Today a review - led by Dennis Stevenson and our Chief Executive Paul Farmer - revealed that 300,000 people with long-term mental health problems lose their job every year. It also sets out six core standards that all employers should be meeting to create more mentally healthy workplaces, and examples of good practice from forward-thinking employers.
Over the last few years, we’ve started to see employers waking up to the issues around workplace wellbeing. We know that staff are at their most productive when they feel valued at work - when we feel supported in the workplace, we’re more likely to be committed to our organisation’s goals and vision
We’ve seen real progress around this, but there were still 15.8 million sick days as a result of mental health in 2016. Perhaps more worryingly, 300,000 people with a long-term mental health problem lose their jobs each year. It’s clear that we still have a problem. The new Thriving at Work review, launched today, highlights the huge cost of this to employers. Poor mental health costs the UK economy up to £99bn every year, with up to £42bn as a direct cost to employers. We know that there’s a huge human cost related to mental health, but these figures show the business case for addressing mental health in the workplace, with proactive employers also reaping the rewards of a more motivated, healthy workforce.
Here at Mind, we’ve been working with employers to improve workplace mental health since 2010, and in 2016 we launched our very first Workplace Wellbeing Index. The Index is a benchmark of best policy and practice around mental health. It celebrates the good work employers are doing to promote and support positive mental health, and provides key recommendations on the specific areas where there is room to improve. Participating organisations undertake staff and employer surveys to help us assess where the gaps lie between the organisation’s approach to workplace wellbeing and staff perceptions.
Almost four in five employees said that problems at work were a contributing factor to their poor mental health.
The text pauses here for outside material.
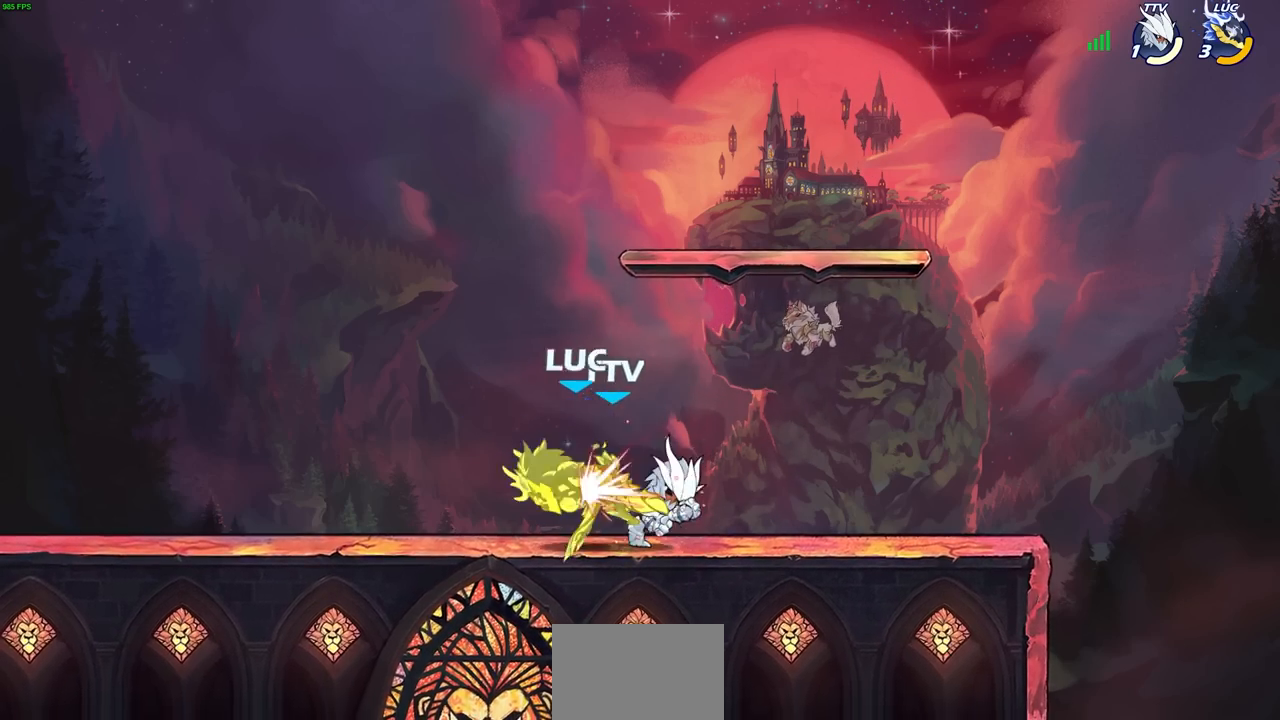
{"buttons": [], "left_stick": "up-left", "right_stick": "center", "events": [[283, "L1", "down"], [333, "L1", "up"], [400, "left_stick", "up-left"], [417, "CROSS", "down"], [500, "CROSS", "up"]]}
30 organisations took part in our first Index, with 15,000 of their employees completing our staff survey. These employers are all part of our movement for change and have made a great commitment to improving mental health the workplace. Today we've launched the report from that first year, and the findings show that how we’re supported at work has a huge impact on our mental health. It also shows that more needs to be done by employers to help staff feel comfortable talking about their mental health.
One in ten employees rated their current mental health as poor or very poor. Quite staggeringly, almost four in five said that problems at work were a contributing factor to that poor mental health, and 40 per cent said they had taken time off as a result.
We’ve seen a real change in public attitudes around mental health in recent years. Since the Time to Change campaign started in 2007, an estimated 4.1million people have improved attitudes around mental health, with more and more people speaking out. Yet despite this shift, only two in five (41 per cent) felt their organisation encourages openness about mental health, while less than half felt their employer supported their mental health.
Just one in four employees said they would be likely to talk to their manager if they were experiencing a mental health problem. These figures are worryingly low, but we’re committed to helping employers support the mental health of their staff. Line managers are in a great position to encourage openness and play a crucial role in making sure employees feel confident to talk about poor mental health and provide support.
The recommendations set out in the Thriving at Work review are a positive step, building on the positive work that lots of employers are doing. The review’s recommendations provide employers with the building blocks to create their own mentally healthy workplaces, and start to create the cultural shift that we need. With more employers realising the importance of workplace mental health, we need to start embedding best practice into organisations of all shapes and sizes, and we’ll continue to use our experience to help employers achieve this.